• PAGE TEXT:
Kim Hong Nguyen (she/her, they/them) is a scholar of Vietnamese descent appointed as Assistant Professor of Communication Arts at the University of Waterloo, located on the Haldimand Tract, which promised land to the Six Nations, and is the traditional lands of the Attawandaron (Neutral), Anishinaabeg, and Haudenosaunee peoples. Born and raised on the traditional lands of the Algonquin/Powhatan peoples, Tsenacommacah (later known as Hampton Roads area), Nguyen is the daughter of two South Vietnamese refugees who were sponsored by families in Virginia Beach.
Her research examines controversies over the political correctness or civility of a word, a trope, an expression, an analogy, or a cultural practice. Her current book project examines white liberal feminism from a postcolonial and intersectional lens, exploring more specifically white liberal feminists' concerns over terms, like 'bitch' and 'feminism.' Her teaching further explores these ideas, providing general background to the relationship between communication, agency, and power.
Nguyen serves on a number of committees in the department, faculty, and university. Most notably, she serves as the Faculty representative for W3: Waterloo Women's Wednesdays, a support group for women-identified and non-binary faculty, graduate students, staff, and postdocs on campus that meets on the last Wednesday of each month. For further information, W3 is listed as a regular event sponsored by the Faculty Association.
Off-campus, Nguyen cautiously bikes on streets with her daughter, gardens and plants trees with her partner, and likes to eat with others. She also plays analog and digital games, watches documentaries and stand-up comedy, enjoys exercise usually post-factum.
“A Postcolonial Museum of War: Curating Revolution, War, and Colonialism at Vietnam’s War Remnants Museum.” Interventions: International Journal of Postcolonial Studies 19.3 (2017): 301-21. *Lead Article
Rhetoric in Neoliberalism. Editor Kim Hong Nguyen (2016)

• CHALLENGE:
Answer these from the profile of Kim Hong Nguyen:
(a) Where were the families who sponsored Nguyen's parents?
(b) Which two terms does her current book project name as concerns of white liberal feminists?
(c) How often does W3: Waterloo Women's Wednesdays meet?

• STORED DATA:
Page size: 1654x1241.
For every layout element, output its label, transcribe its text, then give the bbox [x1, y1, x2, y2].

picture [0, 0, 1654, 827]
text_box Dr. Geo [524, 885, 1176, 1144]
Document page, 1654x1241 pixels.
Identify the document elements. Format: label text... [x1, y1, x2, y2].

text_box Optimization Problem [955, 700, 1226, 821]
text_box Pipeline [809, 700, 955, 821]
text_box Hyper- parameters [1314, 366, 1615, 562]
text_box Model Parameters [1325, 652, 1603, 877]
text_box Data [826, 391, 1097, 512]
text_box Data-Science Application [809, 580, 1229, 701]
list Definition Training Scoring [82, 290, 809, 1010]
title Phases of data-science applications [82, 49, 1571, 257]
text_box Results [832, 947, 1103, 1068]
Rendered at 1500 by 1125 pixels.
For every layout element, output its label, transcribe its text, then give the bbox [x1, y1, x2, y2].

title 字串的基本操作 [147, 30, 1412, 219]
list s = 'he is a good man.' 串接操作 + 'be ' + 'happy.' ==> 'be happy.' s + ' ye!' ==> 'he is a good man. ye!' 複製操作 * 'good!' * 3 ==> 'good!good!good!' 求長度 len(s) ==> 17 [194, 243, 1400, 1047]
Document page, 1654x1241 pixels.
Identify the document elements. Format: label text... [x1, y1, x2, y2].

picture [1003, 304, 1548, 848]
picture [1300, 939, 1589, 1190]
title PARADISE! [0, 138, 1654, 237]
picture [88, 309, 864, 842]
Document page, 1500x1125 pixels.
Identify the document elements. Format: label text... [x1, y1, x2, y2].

• TASK RESULT:
(a) Virginia Beach
(b) 'bitch' and 'feminism'
(c) On the last Wednesday of each month